The vender from the stall, who had heard what Proxi had said, brightened visibly and began to gesticulate enthusiastically:

“Listen, have you seen these beautiful products? I’m Yatiri and I can offer you the best llama fetuses and the most effective amulets. Look, look… Do you want medicinal herbs? Sticks of Viracocha? Coca leaves? I can assure you: There are none better in the whole market.”

“You are Yatiri?” Proxi asked, with an ingenuous expression.

“Of course, miss! This is the Witches’ Market, is it not? All of us here are Yatiri.”

“I think we should get a few tourist guide books on Bolivia,” Jabba whispered in my ear.
“Either we’re more lost than an octopus in a parking garage, or something here smells suspicious.”

“We’re not here as tourists,” I replied, rubbing my icy nose. “We’re here to go inside the secret chamber of Lakaqullu.”

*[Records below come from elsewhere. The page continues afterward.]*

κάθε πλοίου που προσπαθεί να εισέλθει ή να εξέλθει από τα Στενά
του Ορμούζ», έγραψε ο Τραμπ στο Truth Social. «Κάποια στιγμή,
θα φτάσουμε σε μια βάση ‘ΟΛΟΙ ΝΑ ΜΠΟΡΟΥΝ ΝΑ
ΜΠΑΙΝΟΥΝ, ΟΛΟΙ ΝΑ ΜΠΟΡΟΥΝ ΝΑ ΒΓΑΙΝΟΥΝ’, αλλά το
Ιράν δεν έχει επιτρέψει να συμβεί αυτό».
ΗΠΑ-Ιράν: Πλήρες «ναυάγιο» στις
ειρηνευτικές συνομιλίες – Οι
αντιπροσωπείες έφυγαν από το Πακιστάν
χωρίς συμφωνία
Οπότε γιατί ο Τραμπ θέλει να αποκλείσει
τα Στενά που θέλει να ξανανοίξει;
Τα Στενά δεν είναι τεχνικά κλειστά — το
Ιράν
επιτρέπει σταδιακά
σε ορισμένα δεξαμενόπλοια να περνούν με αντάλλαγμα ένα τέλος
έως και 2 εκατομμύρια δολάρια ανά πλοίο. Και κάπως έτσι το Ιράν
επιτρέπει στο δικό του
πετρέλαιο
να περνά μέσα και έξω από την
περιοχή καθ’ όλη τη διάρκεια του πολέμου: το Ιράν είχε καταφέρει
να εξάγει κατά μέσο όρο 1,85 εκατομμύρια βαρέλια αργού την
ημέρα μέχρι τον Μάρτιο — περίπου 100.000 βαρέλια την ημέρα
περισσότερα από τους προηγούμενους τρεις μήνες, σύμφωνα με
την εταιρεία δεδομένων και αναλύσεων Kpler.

While I spoke, I was considering buying a stick of Viracocha from the “Yatiri,” not so much from a desire for research as much as to have a present to take back to my nephew when we returned home. The sticks of Viracocha were sad wooden copies of the staffs the god on the Gate of the Sun held, painted in garish colors and with llama wool tassels hanging from one end. I didn’t do it, because I thought that Ona would throw me down the stairs headfirst if I gave her son the perfect weapon for destroying her house.

“Right. No tourism. But I warn you, we’re making fools of ourselves in the meantime.”

In a bus terminal, which is what they called the casual stops of the old
movilidades
, or vans for urban transportation, we found a tourist information stand and we got hold of a map of the city and some informative pamphlets, but it didn’t take long for us to realize that the map was quite useless if the streets didn’t have signs with their respective names, and that the pamphlets barely gave information about what we had in front of us, much less anything about something as necessary as a good restaurant to have dinner at. Despite this, in an overview, we found some facts about the Witches’ Market where we seemed to have been, in which the Yatiri, “Aymara name for healers,” according to the pamphlet, sold traditional products for health and luck. So, on the brink of depression, we decided to enjoy walking a little longer through the labyrinth of cobbled alleys with an unmistakable colonial air, packed with elegant buildings and numerous Andean baroque churches full of odd, very pagan, Incan motifs.